=== Exercise ===
Convert the entries into a JSON list of strings, one string per line and no blank lines. Begin with the first line of the entries and continue through the line containing "仁心良医师树田，厚德济".
-- Provided material follows --
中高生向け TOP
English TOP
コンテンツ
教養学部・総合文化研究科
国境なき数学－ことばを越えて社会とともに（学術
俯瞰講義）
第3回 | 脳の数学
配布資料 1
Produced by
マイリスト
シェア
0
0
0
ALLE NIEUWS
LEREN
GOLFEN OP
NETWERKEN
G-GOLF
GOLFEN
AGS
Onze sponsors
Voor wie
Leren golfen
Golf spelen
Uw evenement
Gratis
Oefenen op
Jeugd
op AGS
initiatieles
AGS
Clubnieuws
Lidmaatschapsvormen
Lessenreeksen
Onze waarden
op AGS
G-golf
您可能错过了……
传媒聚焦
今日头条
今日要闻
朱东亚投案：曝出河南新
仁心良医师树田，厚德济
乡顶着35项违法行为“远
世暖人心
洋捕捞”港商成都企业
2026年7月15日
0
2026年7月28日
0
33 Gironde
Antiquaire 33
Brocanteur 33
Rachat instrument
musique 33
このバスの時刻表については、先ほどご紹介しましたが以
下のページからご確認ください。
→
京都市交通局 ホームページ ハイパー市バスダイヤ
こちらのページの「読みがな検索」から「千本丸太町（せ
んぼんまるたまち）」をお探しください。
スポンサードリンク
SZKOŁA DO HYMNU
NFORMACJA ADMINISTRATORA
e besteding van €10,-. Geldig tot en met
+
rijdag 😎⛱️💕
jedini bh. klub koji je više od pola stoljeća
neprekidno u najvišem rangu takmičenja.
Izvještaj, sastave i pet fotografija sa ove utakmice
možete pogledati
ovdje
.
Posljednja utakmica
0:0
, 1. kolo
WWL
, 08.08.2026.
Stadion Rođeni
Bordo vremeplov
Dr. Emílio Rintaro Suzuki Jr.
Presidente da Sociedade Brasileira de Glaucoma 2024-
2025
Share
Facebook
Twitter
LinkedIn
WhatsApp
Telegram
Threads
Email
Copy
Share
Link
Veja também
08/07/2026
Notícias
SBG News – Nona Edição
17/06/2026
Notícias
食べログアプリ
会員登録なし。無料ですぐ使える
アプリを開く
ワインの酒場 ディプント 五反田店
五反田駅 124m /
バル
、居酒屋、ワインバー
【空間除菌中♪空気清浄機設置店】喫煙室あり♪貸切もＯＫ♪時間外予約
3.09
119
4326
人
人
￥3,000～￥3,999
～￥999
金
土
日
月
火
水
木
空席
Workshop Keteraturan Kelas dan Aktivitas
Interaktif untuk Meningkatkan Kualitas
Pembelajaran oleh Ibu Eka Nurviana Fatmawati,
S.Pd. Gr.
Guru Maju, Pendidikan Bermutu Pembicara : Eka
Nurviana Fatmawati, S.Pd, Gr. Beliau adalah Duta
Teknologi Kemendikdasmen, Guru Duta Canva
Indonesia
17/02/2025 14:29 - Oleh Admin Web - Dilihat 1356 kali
-- Provided material concluded --
=== Response to the task ===
[
  "中高生向け TOP",
  "English TOP",
  "コンテンツ",
  "教養学部・総合文化研究科",
  "国境なき数学－ことばを越えて社会とともに（学術",
  "俯瞰講義）",
  "第3回 | 脳の数学",
  "配布資料 1",
  "Produced by",
  "マイリスト",
  "シェア",
  "0",
  "0",
  "0",
  "ALLE NIEUWS",
  "LEREN",
  "GOLFEN OP",
  "NETWERKEN",
  "G-GOLF",
  "GOLFEN",
  "AGS",
  "Onze sponsors",
  "Voor wie",
  "Leren golfen",
  "Golf spelen",
  "Uw evenement",
  "Gratis",
  "Oefenen op",
  "Jeugd",
  "op AGS",
  "initiatieles",
  "AGS",
  "Clubnieuws",
  "Lidmaatschapsvormen",
  "Lessenreeksen",
  "Onze waarden",
  "op AGS",
  "G-golf",
  "您可能错过了……",
  "传媒聚焦",
  "今日头条",
  "今日要闻",
  "朱东亚投案：曝出河南新",
  "仁心良医师树田，厚德济"
]